Who will benefit from the existence of great storytellers?

And maybe that is not the exact question. I’m not sure. Maybe the parallel question should be – if storytelling is offered to you as an investment, why would you invest in it? And maybe – who will go down if great storytellers will be around?

Whole heartedly, I would be grateful to read your thought and comments.

6 thoughts on “Who will benefit from the existence of great storytellers?”

  1. When I hear the word “storyteller” I immediately connect with heartful work. I believe that a tale teller can be a person who cares – nay loves – to share the precious art of telling for that sole purpose – to bring back the joy of magic and dreams, which is so lacking in our world today.

    If the teller can bring just a tiny part of the starlight which inhabits the very heart of every human in the world, then he or she is creating the start of a new era, one in which we re-find our child selves, and the wisdom therein.

    Much of our life we are bombarded by dark news, and sad times, and to be able to inhabit a new world of light and laughter is such a joy.

    Long may we invest in our well-being!

    hugs
    steph

  2. Hi Steph,
    Such a heartfelt comment is rather rare these days while at the same time I feel storytellers see this language as relevant. Do you think people see us as childish or out of place? where is the bridge that will help many realize this language and the joy of magic and dreams is so important?

    Hugs for certain,
    Limor

  3. Hi Limor,

    Yes, the world of stories is “child – like” and I wonder how many people actually like the child inside.

    My own journey has been a struggle of learning to love the child I was and still am, and the fear of being child-like may be part of the reluctance – ” don’t be so childish” “grow up” are things that we hear as children, and learn to believe in.
    I certainly did!

    And yet – when you see a storyteller weaving a magic story for children, it is amazing to see the number of parents sitting spellbound – mouth open, embracing the experience of being wrapped around in the loving arms of story.

    Where is the bridge?
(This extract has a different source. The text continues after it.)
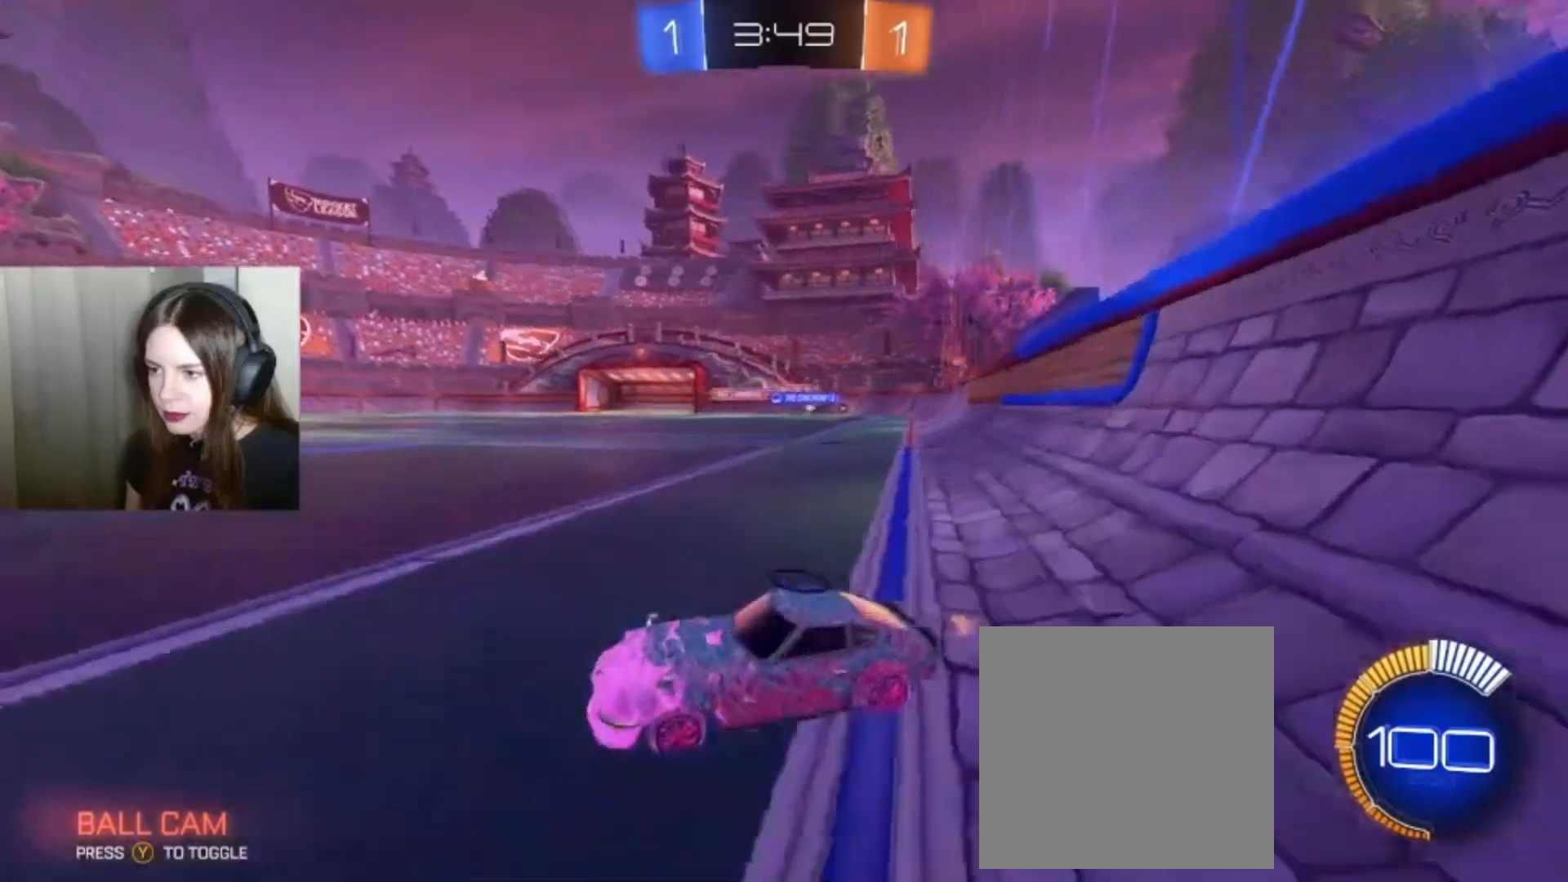
{"buttons": ["R2"], "left_stick": "right", "right_stick": "center", "events": [[467, "R2", "down"]]}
Hmm that is a difficult question.
    I guess we need to go on putting it out there – jumping in the fire and “being the story”.
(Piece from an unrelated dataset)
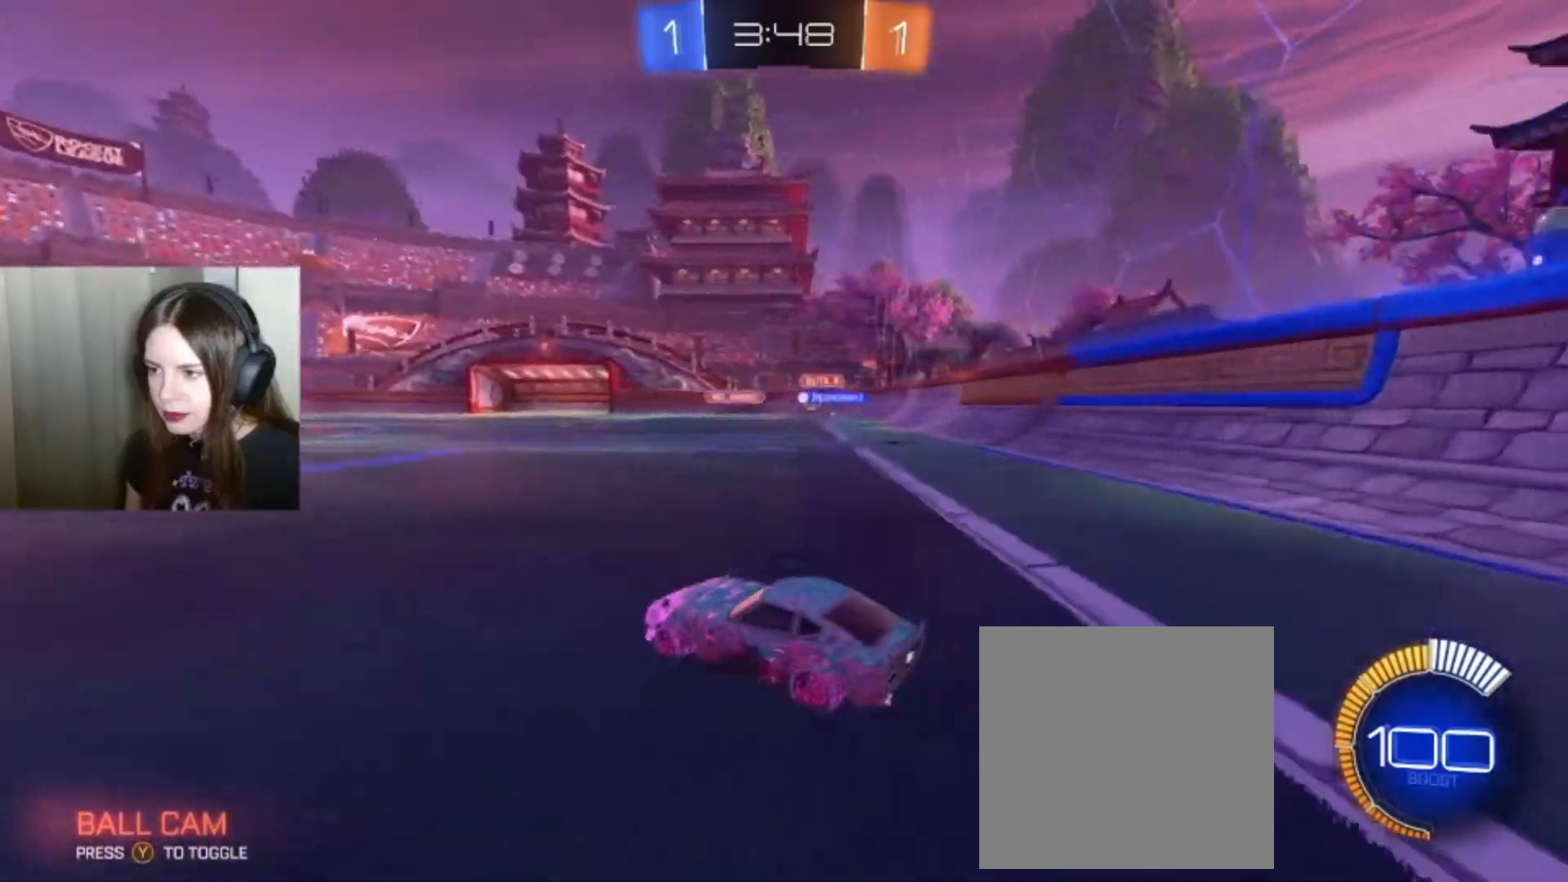
{"buttons": ["R2"], "left_stick": "right", "right_stick": "center", "events": [[100, "B", "down"], [467, "B", "up"]]}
    You can only lead a camel to water….

  4. Yes,

    Seems it can only be done through experience. So we have a fun task, hey? wrapping the loving arms of story around humans. I love it. I benefit directly 🙂

    So in the spirit of people looking for a “clear and proven financial proposition” we’ll have to invent a “hugmeter”. Although I’m joking it suddenly occurs to me that a hugmeter can be a frightening device for some…

    Sorry about the twisted idea but these hours get the Mephistopheles part out of me…

  5. Weaving… weaving… that’s what I’m doing when I’m up so late. Thank you for your consideration though…

    Yes, I have heard about Healing Words and visited the site. Roi knows who I am. So do David and Duncan and they all know I can help. I’m here. They are more than welcome to contact.